Task requirements:
1. In the passage on legal hold failures, what did counsel not specifically tell the HR manager to do?
2. Decide whether each statement agrees with the passage on legal hold failures. Answer yes or no and quote the words that settle it.
(a) The court ordered sanctions that included cost shifting.
(b) Mistakes of this kind are easy to spot in the moment.
(c) The discovery on discovery deposition mentioned falls under FRCP 30 (b) 6.
3. Summarize the passage on legal hold failures in two sentences.

Excerpted passage:

####

Counsel explained that this was simply a miscommunication, implying perhaps that no one was at fault. To put it bluntly, however, “…this miscommunication, as stated at the hearing on Plaintiff’s motion for sanctions, is that counsel did not specifically tell the HR manager to gather emails.” Well if you don’t tell them to gather the emails that are essential to your duty to prepare discovery, I guess that is technically a miscommunication, in that it is a total failure to communicate something. The court ordered various sanctions for cost shifting and opening up new depositions and discovery for the Plaintiff.
The Start at the End and Flash Back to the Beginning Approach (AKA the Greek Tragedy Approach)
These mistakes can seem ludicrous and even deceitful in retrospect, but often major errors occur simply because things are not communicated completely, to the right people, in the right way, or there just wasn’t any quality control. These mistakes can be hard to spot in the moment, especially if counsel is stretched too thin. Now that you are in the mind set of sanctions that are tragically inevitable if you fall into the fate of a poor legal hold, ask yourself these questions now, questions which opposing counsel will be asking later if they are granted a discovery on discovery deposition under FRCP 30 (b) 6 (you will notice some of the questions delve into the culling and review stages as well):
- What was your legal hold process is in general – was there a policy in place? If not, why not? What specifics steps were taken in this case to effectuate a hold?

####

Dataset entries
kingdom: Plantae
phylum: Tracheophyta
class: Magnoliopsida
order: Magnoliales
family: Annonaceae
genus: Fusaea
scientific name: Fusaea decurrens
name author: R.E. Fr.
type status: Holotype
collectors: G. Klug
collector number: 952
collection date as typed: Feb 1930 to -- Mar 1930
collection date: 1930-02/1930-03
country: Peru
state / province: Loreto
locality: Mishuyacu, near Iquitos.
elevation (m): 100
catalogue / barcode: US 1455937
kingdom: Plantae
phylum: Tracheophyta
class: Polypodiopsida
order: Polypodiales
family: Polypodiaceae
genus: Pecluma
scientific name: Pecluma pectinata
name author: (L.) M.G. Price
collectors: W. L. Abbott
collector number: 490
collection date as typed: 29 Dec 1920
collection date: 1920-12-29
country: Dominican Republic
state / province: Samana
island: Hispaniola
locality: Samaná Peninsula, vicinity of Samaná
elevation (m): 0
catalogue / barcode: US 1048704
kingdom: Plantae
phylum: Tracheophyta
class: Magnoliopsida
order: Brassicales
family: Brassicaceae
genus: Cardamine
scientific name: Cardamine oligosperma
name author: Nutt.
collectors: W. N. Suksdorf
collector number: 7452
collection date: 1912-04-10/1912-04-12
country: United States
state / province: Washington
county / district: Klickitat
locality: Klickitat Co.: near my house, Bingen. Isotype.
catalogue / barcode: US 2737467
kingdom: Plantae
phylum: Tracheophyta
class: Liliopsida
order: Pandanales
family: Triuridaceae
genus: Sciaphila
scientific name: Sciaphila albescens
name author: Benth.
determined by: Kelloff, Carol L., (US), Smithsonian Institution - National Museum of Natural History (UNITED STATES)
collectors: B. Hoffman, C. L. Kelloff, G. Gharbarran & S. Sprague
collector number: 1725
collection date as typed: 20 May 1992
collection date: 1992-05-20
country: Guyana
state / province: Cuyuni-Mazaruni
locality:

####

Answers to the tasks:
1. To gather emails.

2.
(a) Yes: "The court ordered various sanctions for cost shifting and opening up new depositions and discovery for the Plaintiff."
(b) No: "These mistakes can be hard to spot in the moment, especially if counsel is stretched too thin."
(c) Yes: "if they are granted a discovery on discovery deposition under FRCP 30 (b) 6"

3. Counsel called it a miscommunication when they failed to tell the HR manager to gather emails, and the court ordered sanctions that included cost shifting and new depositions and discovery for the Plaintiff. Such errors often arise from incomplete communication or a lack of quality control, so counsel should ask now the questions that opposing counsel will ask later in a discovery on discovery deposition, such as whether a legal hold policy was in place.